■ TEXTE DU DOCUMENT:
════════════════

2°) de lui accorder l'autorisation envi...

Vu la procédure suivante :

Par une requête et un mémoire complémentaire enregistrés les 18 octobre 2022 et 17 novembre 2023, la société Le parc éolien de Brunehaut, représentée par Me François Versini-Campinchi, demande à la cour :

1°) d'annuler l'arrêté du 9 août 2022 du préfet du Pas-de-Calais portant refus d'autorisation environnementale en vue de l'exploitation d'une installation de production d'électricité à partir de l'énergie mécanique du vent regroupant cinq aérogénérateurs et un poste de livraison sur le territoire des communes de Blessy et d'Estrée-Blanche ;

2°) de lui accorder l'autorisation environnementale sollicitée en l'assortissant des prescriptions nécessaires ou, à défaut, d'enjoindre, sous astreinte, au préfet du Pas-de-Calais de fixer ces prescriptions ;

3°) de condamner l'Etat à lui verser une somme de 5 000 euros en application des dispositions de l'article L.761-1 du code de justice administrative.

════════════════

■ DONNÉES ENREGISTRÉES:
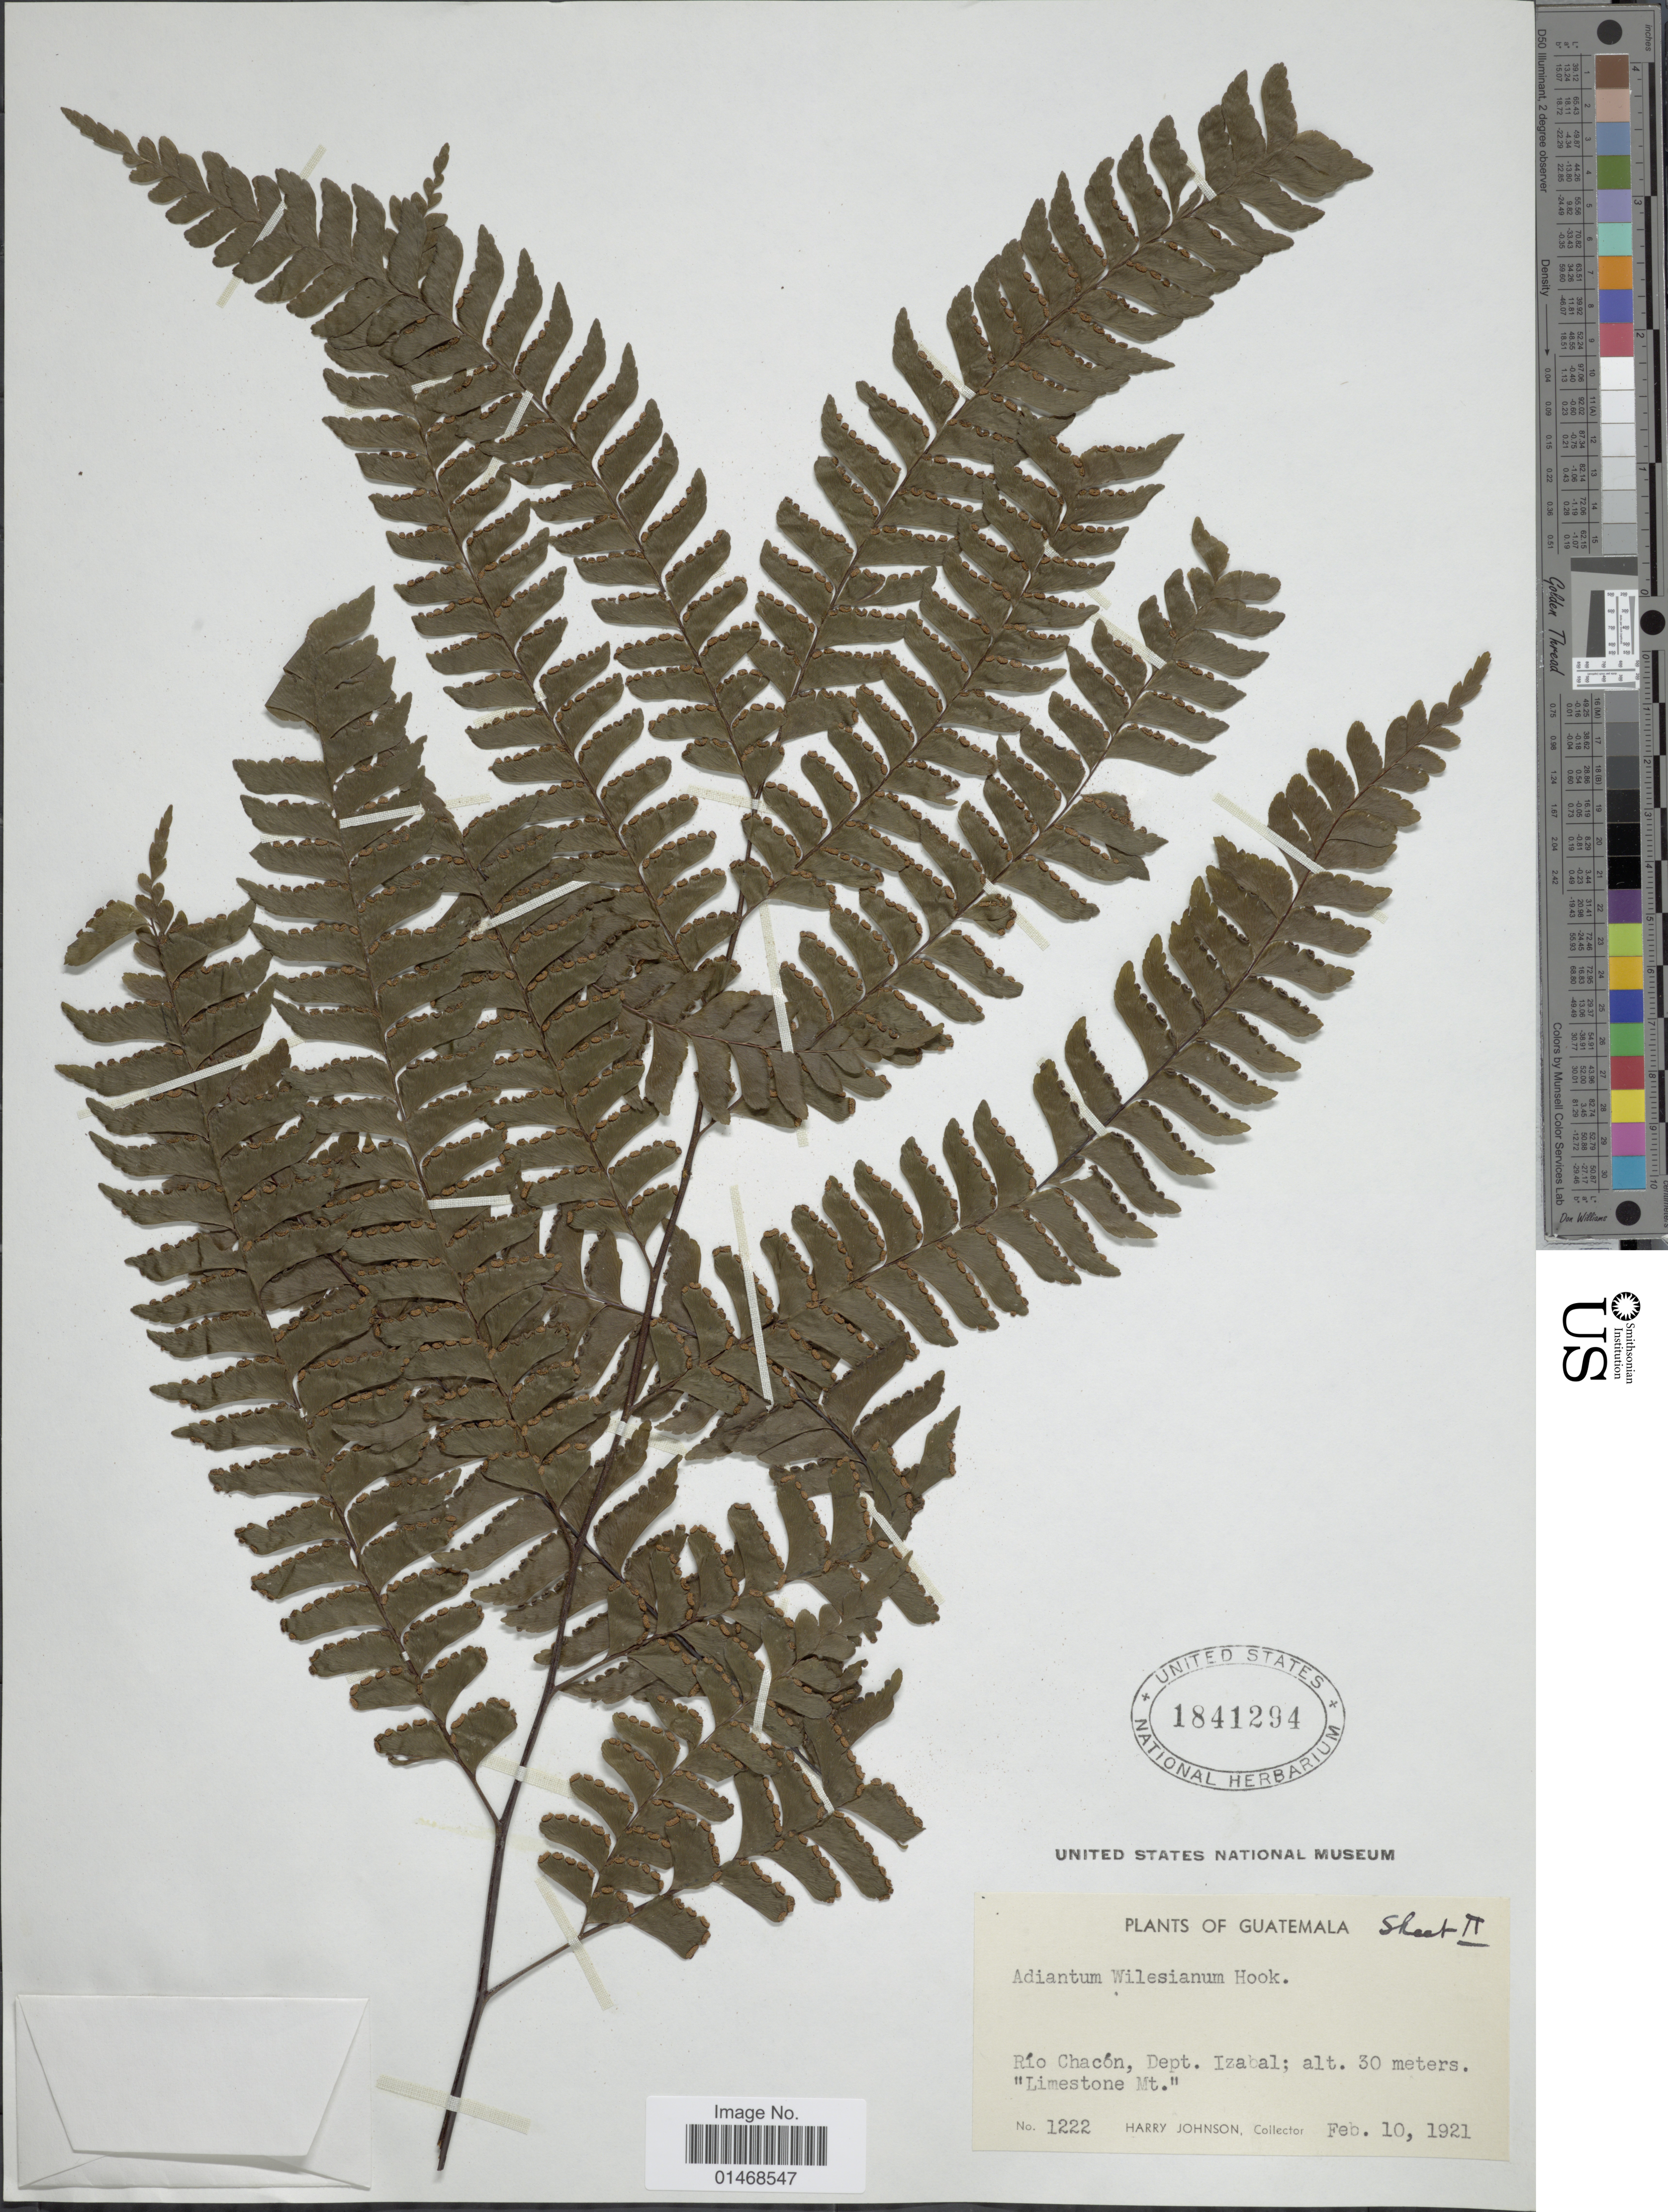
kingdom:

════════════════

Veuillez restituer tel quel le passage du texte du document qui commence aux mots « 1°) d'annuler l'arrêté » et s'arrête après « de justice administrative. ».

■ RÉSULTAT FINAL:
1°) d'annuler l'arrêté du 9 août 2022 du préfet du Pas-de-Calais portant refus d'autorisation environnementale en vue de l'exploitation d'une installation de production d'électricité à partir de l'énergie mécanique du vent regroupant cinq aérogénérateurs et un poste de livraison sur le territoire des communes de Blessy et d'Estrée-Blanche ;

2°) de lui accorder l'autorisation environnementale sollicitée en l'assortissant des prescriptions nécessaires ou, à défaut, d'enjoindre, sous astreinte, au préfet du Pas-de-Calais de fixer ces prescriptions ;

3°) de condamner l'Etat à lui verser une somme de 5 000 euros en application des dispositions de l'article L.761-1 du code de justice administrative.